-------- SUPPLIED ENTRIES --------

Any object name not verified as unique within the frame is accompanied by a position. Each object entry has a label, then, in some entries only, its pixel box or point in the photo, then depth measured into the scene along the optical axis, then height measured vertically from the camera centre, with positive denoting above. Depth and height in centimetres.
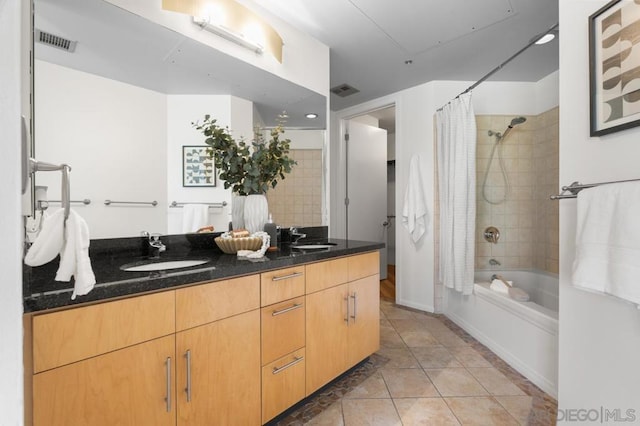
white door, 395 +39
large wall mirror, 124 +53
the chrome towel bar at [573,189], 122 +10
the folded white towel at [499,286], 246 -65
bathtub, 174 -83
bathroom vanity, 80 -47
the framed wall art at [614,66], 107 +56
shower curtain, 263 +15
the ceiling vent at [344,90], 319 +137
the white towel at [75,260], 74 -12
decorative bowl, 156 -17
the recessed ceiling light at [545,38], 192 +117
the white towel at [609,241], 98 -11
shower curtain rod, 185 +114
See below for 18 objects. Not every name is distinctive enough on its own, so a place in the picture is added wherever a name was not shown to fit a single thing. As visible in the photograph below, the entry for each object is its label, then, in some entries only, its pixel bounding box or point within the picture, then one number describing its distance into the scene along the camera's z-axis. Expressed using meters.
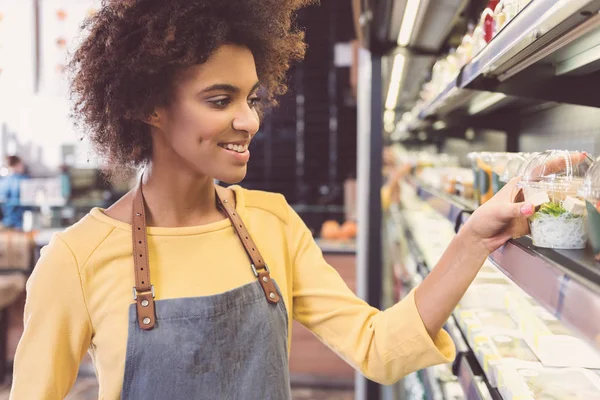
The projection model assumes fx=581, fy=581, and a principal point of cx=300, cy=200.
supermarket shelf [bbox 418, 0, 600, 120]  0.82
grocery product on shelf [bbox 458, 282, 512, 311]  1.72
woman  1.09
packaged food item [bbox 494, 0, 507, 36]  1.29
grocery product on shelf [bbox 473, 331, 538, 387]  1.26
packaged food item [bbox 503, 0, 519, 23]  1.16
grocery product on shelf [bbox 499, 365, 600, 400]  1.10
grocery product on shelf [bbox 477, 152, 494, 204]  1.44
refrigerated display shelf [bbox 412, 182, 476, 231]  1.49
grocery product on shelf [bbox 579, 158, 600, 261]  0.75
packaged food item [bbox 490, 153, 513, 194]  1.34
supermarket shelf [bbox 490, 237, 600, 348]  0.61
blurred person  4.99
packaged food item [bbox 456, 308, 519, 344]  1.53
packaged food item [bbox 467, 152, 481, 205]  1.59
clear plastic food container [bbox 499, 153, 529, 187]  1.24
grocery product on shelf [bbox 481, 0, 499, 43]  1.47
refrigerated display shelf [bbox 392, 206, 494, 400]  1.28
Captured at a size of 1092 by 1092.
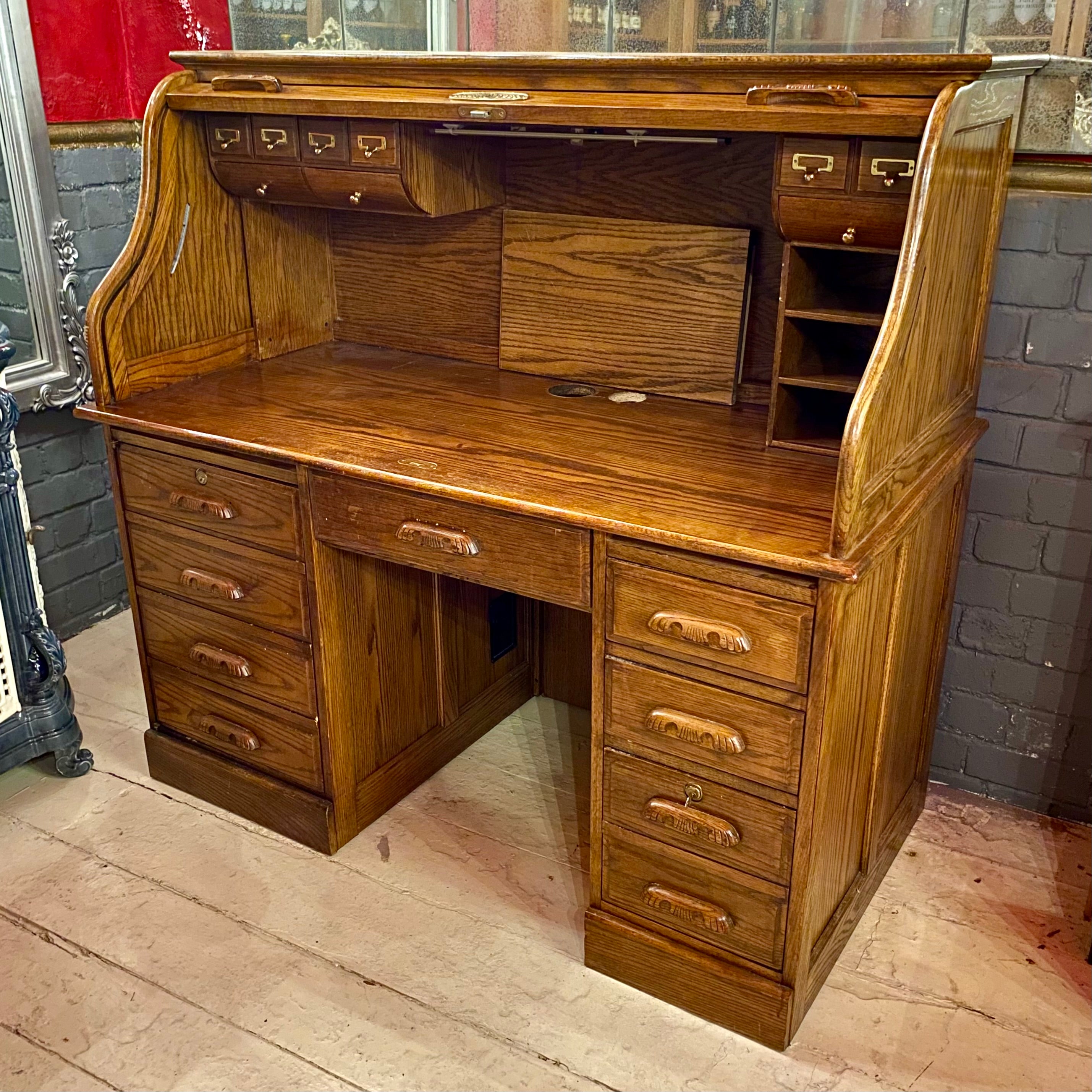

--------

WHAT YOU WILL DO
The answer is the whole listing retyped exactly, with pictures omitted.

WRITTEN ANSWER
Any object name not verified as unique within the frame is accompanied by a position. Each object entry has a label, then, in some entries only, its pixel box or point in the photo, then depth measured into the scene along the optical axis, then height measured vertically from the camera centre, with positive denoting above. Depth and height in centimetres.
white door, 395 +39
large wall mirror, 124 +53
the chrome towel bar at [573,189], 122 +10
the folded white towel at [499,286], 246 -65
bathtub, 174 -83
bathroom vanity, 80 -47
the framed wall art at [614,66], 107 +56
shower curtain, 263 +15
the ceiling vent at [344,90], 319 +137
the white towel at [75,260], 74 -12
decorative bowl, 156 -17
the recessed ceiling light at [545,38], 192 +117
the white towel at [609,241], 98 -11
shower curtain rod, 185 +114
See below for 18 objects. Not every name is distinctive enough on its own, so a place in the picture is added wherever a name was not shown to fit a single thing. As visible in the photograph below, the entry for each object is its label, then, in some entries only, its pixel bounding box or point within the picture, then one number describing its distance into the scene along the camera's z-axis. Expressed using meters.
The projection model assumes fx=581, fy=581, and a principal point of cx=300, cy=200.
supermarket shelf [bbox 418, 0, 600, 120]  0.82
grocery product on shelf [bbox 458, 282, 512, 311]  1.72
woman  1.09
packaged food item [bbox 494, 0, 507, 36]  1.29
grocery product on shelf [bbox 473, 331, 538, 387]  1.26
packaged food item [bbox 503, 0, 519, 23]  1.16
grocery product on shelf [bbox 499, 365, 600, 400]  1.10
grocery product on shelf [bbox 477, 152, 494, 204]  1.44
refrigerated display shelf [bbox 412, 182, 476, 231]  1.49
grocery product on shelf [bbox 579, 158, 600, 261]  0.75
packaged food item [bbox 490, 153, 513, 194]  1.34
supermarket shelf [bbox 490, 237, 600, 348]  0.61
blurred person  4.99
packaged food item [bbox 456, 308, 519, 344]  1.53
packaged food item [bbox 467, 152, 481, 205]  1.59
clear plastic food container [bbox 499, 153, 529, 187]  1.24
grocery product on shelf [bbox 481, 0, 499, 43]  1.47
refrigerated display shelf [bbox 392, 206, 494, 400]  1.28
Captured at a size of 1092 by 1092.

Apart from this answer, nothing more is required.